ALARM! :: I should have told you that movies in the afternoon are my weakness.

"Nobody should be a mystery intentionally. Unintentionally is mysterious enough."

Monday, February 06, 2006

Information, yes -- informative, no.

The other day, I praised Stephanie Zacharek’s film criticism at Salon.com for being “delightfully comprehensive and slightly scattered,” but today I want to quickly draw attention to a passage of hers that is a model of perspicuity. Here’s the introduction to her review of the miniseries Bleak House:

Skimming is the new reading. As newspapers scramble to hold onto their dwindling audience, magazines shrink the size of their articles down to caption size (or replace them altogether with "charticles") and bloggers compete to capture whatever shards remain of our already fragmented attention, one thing is clear: The act of reading -- of hunkering down and focusing on one piece of writing at a time, all the way through -- is quickly becoming a luxury we can't afford, at least not if we're pretending to fight that losing -- and increasingly pointless -- battle known as "keeping up."

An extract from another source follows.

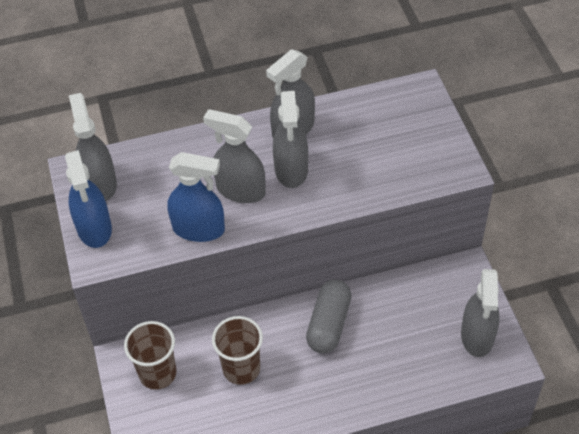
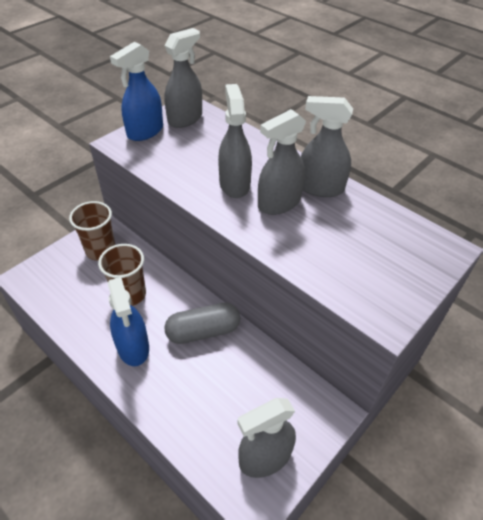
camera: 55 degrees right, 5 degrees down
blue spray bottle [167,152,225,242] -> blue spray bottle moved to [108,277,149,366]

This passage almost makes me shudder, for even as I write this, I’m keeping up with a steady flow of emails, vaguely scanning news headlines, and working on multiple design projects.

I pointed out to a friend the other day that the work many of us now do in a day—researching and writing an essay or a section of a book, in his case—would’ve seemed like a gargantuan task not too long ago in college. We’re so used to processing dump trucks full of information that the big assignment for a semester is now just an item on an afternoon’s Post-It note to-do list, a short block of time initiated by a reminder from a PDA.

And of course, the constant stimulation of even a fairly relaxed workplace makes things even more hyper. It’s not unusual for me to receive more several hundred worth-reading emails a day, and the constant ping of Outlook alerting me to new messages means my attention span is shot completely to hell. I don’t think about one thing for three minutes, let alone three hours or—heaven forbid— three days. Pretty soon we'll all be Keanu Reeves in Johnny Mnemonic, hollowing out our childhood memories from our brains to make room for more information storage (although in Reeves' case, carving away brains probably wasn't all that much of an impediment).

Perhaps that’s part of the appeal, for me, of going to the movies—getting to sit in a darkened theater with no emails or phone calls or scrolling headlines for two hours and simply concentrate on one story, one set of circumstances. In the darkness of the screening room, there's no worrying about the 237 (at least) other things I’m supposed to be thinking about at any given time.

What Zacharek has caught onto and captured so precisely, I think, is the ever-increasing insistency of the information-driven life. For those of us working in and around industries that deal primarily with analyzing or delivering information, both the speed and amount of information available has increased immensely in the last few years. Even for those of us with terminally hyperactive minds geared toward gorging on new words and ideas, it can become a bit much. Back in 1985, before things began to really accelerate with the wide adoption of the internet, Terry Gilliam’s Brazil got it exactly right: the movie’s Ministry of Information Retrieval was a soulless filing cabinet for young up-and-comers where the pipes literally burst open with countless pages of mind-numbing information.

UPDATE: Apparently, the infoglut is bad enough that it warrants a panel on how if affects dating and relationships. It'll be good to finally get settled, though, the issue of whether or not you still have to call if you sent her a half dozen emails during the day.